To my surprise I have not been able to find much that has been written on pumpernickel. I half thought that Elizabeth David would have a few good paragraphs in her book on bread cookery or that there would be a section devoted to it in Alan Davidson’s Oxford Companion to Food. But there was nothing to be found.
Then I remembered that the Wikipedia article I found explaining the relationship between pumpernickel and flatulence also made reference to the Dutch version of the bread roggebrood. I have a book on Dutch baking called Windmills in my oven and in it there is a whole three pages on roggebrood.
The book sets out to uncover the hidden history and tradition of Dutch baking and expose it to the world in all its glory – so there are chapters on pancakes and speculass, stroopwafels and a type of Dutch sweet coiled sugared bread that goes by the nickname of droppen on account of its unfortunate but unmistakable resemblance to a turd.
The section on roggebrood explains that for many people then it was seen as only being fit for feeding to livestock and that sometimes the quality of rye was so poor that it brought on a case of sand colic to anyone who tried to eat it.

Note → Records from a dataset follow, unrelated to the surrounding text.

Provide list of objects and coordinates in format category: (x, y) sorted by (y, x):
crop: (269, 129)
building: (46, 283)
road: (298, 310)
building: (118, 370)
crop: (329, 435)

It goes on to explain how the dough would be kneaded in great wooden troughs, though ‘treaded’ would be a better more accurate. The first dough-kneader was invented in 1603, expressly for avoiding foot contact and thereby rendering it more palatable in the inventor’s view, but it wasn’t until the beginning of the twentieth century that machines -dog, horse and petrol driven – gained popularity, especially in rural areas. Using feet was the easiest way to knead the heavy dough efficiently, making full use of one’s weight. The modern mind finds this distasteful; not so the customers of old. As one former baker recounts, a customer complained at the beginning that the bread had a machine taste, whereupon the baker tartly rejoined that at least the sweaty foot aroma was gone. Admittedly, both body temperature and physical contact have a beneficial effect on dough…..
Which all perhaps begs the question as to which of the seven were treaded as opposed to kneaded?